Result interpretation
LIME explainers
LIME explainers return an array of vectors, and each vector maps to a class being explained. Each component of the vector is the coefficient for the corresponding feature, super-pixel, or word token from the local surrogate model.
- For categorical variables, super-pixels, or word tokens, the coefficient shows the average change in model outcome if this feature is unknown to the model, if the super-pixel is replaced with background color (black), or if the word token is replaced with empty string.
- For numeric variables, the coefficient shows the change in model outcome if the feature value is incremented by 1 unit.
SHAP explainers
SHAP explainers return an array of vectors, and each vector maps to a class being explained.

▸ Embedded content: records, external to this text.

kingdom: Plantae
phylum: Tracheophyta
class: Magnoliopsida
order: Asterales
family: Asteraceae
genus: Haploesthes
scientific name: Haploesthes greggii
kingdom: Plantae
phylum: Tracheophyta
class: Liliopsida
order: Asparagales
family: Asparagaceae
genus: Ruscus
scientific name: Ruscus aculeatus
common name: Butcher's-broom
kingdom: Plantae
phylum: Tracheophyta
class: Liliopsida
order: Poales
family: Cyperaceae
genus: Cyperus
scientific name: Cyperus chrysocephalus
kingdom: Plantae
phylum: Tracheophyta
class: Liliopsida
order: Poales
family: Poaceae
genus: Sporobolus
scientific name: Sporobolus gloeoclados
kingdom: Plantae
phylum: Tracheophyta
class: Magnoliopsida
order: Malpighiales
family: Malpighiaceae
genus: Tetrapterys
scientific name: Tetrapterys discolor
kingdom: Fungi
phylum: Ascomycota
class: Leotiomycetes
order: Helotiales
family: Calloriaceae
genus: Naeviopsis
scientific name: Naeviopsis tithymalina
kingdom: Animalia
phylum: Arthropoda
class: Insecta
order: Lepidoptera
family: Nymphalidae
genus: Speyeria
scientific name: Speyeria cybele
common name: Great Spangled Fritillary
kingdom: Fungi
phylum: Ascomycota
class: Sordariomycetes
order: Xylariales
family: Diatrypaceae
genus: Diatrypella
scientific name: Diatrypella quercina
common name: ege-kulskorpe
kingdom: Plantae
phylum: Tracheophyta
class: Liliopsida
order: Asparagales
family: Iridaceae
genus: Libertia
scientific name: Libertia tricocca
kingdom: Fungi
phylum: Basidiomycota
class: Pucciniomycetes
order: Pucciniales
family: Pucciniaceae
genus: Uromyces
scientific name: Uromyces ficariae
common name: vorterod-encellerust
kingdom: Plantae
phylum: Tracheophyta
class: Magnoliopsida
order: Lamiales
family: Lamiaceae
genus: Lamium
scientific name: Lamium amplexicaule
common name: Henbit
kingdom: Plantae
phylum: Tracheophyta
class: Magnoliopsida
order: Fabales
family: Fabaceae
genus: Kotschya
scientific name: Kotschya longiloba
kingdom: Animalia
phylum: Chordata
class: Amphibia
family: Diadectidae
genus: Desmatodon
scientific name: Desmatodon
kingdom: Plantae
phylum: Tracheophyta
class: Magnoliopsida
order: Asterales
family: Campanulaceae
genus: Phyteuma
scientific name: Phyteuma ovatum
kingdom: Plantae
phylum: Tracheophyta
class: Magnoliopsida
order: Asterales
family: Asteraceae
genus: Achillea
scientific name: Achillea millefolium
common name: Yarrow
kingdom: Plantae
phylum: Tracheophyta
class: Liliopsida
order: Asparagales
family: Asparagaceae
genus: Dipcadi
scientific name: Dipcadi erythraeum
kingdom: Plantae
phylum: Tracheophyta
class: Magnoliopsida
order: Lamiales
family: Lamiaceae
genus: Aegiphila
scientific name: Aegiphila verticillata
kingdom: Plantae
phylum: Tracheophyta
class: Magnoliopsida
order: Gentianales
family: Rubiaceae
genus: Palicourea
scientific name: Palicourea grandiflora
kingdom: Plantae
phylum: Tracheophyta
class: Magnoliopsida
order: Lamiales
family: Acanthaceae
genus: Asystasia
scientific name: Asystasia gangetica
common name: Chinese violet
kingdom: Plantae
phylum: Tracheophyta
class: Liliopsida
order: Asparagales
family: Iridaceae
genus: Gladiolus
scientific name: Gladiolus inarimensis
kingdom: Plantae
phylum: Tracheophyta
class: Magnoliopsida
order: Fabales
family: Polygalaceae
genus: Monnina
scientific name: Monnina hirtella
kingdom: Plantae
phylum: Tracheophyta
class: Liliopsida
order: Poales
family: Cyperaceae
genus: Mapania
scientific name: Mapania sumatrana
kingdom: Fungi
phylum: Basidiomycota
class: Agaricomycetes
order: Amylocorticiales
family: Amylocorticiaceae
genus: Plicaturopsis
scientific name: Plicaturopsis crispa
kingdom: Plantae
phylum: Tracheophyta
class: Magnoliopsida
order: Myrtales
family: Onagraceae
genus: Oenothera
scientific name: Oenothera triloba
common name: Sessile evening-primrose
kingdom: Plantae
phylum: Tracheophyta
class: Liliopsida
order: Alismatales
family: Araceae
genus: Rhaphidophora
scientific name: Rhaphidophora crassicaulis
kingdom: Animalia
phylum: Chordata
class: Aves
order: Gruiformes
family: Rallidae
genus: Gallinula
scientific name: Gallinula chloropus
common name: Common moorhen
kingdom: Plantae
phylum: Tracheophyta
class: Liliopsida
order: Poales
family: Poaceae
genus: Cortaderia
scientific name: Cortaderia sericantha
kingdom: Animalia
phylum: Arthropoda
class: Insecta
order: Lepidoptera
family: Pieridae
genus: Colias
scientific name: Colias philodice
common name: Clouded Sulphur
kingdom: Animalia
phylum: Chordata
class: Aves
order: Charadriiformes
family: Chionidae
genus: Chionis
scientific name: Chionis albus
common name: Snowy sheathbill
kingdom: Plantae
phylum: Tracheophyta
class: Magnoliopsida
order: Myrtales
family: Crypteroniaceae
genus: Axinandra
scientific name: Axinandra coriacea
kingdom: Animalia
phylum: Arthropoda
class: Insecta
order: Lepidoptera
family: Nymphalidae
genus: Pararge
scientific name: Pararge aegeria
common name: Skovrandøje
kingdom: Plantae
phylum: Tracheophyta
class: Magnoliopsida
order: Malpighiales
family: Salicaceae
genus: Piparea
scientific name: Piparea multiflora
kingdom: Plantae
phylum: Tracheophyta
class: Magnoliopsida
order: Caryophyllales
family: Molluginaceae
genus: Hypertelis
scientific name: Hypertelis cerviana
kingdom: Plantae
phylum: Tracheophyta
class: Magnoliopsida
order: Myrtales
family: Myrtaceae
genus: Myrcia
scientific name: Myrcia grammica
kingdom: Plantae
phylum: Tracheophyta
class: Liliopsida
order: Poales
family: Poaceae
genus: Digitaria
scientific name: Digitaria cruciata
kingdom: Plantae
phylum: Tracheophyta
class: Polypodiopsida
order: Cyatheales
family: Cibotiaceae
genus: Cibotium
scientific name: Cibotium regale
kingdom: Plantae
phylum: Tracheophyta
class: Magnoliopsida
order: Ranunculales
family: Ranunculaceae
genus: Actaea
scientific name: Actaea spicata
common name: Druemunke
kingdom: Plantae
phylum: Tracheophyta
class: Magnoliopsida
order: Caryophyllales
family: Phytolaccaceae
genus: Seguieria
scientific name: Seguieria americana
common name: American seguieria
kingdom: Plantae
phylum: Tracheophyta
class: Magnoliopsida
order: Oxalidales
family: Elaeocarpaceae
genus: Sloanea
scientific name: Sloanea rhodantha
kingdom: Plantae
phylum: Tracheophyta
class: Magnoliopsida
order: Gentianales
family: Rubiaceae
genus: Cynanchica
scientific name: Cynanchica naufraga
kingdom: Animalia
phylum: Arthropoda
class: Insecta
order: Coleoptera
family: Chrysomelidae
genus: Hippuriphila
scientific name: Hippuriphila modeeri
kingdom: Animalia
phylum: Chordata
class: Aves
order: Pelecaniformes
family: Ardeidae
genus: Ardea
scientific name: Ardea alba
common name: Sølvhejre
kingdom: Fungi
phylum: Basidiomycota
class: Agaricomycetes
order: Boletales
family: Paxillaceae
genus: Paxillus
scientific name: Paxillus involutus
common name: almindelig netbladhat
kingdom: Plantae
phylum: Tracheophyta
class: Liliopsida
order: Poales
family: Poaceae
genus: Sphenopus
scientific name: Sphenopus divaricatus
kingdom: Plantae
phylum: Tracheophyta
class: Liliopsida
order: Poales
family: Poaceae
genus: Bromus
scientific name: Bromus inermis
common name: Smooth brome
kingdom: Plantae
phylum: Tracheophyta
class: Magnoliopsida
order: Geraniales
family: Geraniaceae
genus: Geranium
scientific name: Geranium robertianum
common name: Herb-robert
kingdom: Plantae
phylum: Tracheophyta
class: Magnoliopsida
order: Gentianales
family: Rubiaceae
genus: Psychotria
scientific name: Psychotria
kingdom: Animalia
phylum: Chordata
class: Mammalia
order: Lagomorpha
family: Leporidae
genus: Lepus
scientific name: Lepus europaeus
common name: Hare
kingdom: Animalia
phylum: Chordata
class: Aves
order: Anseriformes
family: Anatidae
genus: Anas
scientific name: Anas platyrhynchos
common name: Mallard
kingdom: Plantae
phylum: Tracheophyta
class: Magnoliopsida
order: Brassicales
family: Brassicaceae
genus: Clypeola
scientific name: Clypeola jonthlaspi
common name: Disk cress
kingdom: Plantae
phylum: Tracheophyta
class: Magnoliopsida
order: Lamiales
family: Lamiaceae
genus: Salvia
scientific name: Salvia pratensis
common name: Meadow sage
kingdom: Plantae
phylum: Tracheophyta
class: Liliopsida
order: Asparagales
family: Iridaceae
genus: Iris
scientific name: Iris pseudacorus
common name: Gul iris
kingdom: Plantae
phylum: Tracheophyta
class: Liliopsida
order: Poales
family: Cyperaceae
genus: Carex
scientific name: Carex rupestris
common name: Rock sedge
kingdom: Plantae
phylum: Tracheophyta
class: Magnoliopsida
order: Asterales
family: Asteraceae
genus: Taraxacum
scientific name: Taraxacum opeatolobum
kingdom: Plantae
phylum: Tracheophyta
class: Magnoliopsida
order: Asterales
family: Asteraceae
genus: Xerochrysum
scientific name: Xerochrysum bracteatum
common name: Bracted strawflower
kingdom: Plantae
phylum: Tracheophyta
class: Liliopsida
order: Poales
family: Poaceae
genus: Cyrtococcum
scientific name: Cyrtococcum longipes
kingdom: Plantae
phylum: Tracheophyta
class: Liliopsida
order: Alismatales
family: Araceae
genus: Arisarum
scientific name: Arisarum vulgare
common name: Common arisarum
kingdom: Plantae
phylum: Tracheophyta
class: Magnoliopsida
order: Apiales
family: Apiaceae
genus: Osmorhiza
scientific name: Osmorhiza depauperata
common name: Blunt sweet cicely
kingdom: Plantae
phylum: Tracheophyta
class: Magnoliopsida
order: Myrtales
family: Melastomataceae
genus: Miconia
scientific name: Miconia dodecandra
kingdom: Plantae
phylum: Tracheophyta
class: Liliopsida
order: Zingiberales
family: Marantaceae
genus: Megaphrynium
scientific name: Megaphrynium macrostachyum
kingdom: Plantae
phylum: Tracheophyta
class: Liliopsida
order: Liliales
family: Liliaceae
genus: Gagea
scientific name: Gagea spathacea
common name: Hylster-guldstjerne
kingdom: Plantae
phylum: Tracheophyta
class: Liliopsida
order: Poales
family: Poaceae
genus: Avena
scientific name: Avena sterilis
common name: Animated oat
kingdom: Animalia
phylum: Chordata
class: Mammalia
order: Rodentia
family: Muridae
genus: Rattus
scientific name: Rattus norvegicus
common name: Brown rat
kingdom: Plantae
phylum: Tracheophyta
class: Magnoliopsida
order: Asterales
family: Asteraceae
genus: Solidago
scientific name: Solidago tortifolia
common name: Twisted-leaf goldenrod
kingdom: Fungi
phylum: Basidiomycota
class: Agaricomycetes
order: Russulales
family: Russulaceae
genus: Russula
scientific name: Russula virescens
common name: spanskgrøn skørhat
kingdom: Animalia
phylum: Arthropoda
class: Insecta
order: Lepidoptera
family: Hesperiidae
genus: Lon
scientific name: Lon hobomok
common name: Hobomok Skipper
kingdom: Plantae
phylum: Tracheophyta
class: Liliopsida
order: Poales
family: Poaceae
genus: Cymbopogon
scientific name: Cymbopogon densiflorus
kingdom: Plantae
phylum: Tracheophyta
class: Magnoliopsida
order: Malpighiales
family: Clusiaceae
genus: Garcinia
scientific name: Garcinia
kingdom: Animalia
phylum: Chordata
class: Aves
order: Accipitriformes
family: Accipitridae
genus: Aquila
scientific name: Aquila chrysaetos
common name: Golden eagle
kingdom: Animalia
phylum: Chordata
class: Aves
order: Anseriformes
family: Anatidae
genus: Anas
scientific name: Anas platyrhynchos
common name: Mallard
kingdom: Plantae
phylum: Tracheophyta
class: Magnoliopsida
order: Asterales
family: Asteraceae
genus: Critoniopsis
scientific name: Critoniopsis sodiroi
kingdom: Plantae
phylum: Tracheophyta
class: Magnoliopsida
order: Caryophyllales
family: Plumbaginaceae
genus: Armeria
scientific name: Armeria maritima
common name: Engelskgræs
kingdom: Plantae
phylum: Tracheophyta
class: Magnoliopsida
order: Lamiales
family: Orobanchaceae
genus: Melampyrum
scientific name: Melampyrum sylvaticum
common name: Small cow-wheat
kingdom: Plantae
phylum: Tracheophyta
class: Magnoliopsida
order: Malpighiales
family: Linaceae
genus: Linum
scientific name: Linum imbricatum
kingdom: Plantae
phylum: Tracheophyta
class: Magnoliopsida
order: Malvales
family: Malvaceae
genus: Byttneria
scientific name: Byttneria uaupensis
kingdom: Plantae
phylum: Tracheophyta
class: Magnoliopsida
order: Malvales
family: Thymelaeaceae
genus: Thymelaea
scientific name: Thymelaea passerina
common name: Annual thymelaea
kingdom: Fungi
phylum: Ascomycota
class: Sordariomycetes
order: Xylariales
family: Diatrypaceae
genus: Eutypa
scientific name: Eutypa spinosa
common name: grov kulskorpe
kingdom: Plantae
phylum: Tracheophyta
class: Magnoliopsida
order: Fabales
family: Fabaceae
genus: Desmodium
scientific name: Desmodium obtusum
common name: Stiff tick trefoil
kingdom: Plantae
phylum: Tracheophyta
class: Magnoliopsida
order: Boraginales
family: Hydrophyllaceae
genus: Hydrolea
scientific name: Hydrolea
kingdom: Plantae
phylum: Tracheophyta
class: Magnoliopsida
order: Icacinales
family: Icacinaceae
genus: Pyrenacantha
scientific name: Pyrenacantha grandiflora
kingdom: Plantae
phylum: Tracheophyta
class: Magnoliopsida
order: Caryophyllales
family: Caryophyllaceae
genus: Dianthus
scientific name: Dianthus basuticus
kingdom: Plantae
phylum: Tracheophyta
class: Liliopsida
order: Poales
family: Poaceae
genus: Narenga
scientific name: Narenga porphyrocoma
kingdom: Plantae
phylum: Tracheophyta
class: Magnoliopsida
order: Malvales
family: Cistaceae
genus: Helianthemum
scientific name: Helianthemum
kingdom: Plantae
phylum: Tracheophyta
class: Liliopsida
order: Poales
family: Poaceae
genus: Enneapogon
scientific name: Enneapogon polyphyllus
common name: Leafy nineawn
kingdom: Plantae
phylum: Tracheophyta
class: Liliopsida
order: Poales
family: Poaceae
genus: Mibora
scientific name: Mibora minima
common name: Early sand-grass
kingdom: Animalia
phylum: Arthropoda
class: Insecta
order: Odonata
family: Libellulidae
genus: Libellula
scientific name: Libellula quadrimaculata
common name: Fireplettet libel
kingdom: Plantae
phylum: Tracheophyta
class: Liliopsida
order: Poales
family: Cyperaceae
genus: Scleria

Each vector starts with the base value, and each following component of the vector is the Shapley value for each feature, super-pixel, or token.
The base value and Shapley values are additive, and they should add up to the model output for the target observation.
Base value
- For tabular and vector models, the base value represents the mean outcome of the model for the background dataset.
- For image models, the base value represents the model outcome for a background (all black) image.
- For text models, the base value represents the model outcome for an empty string.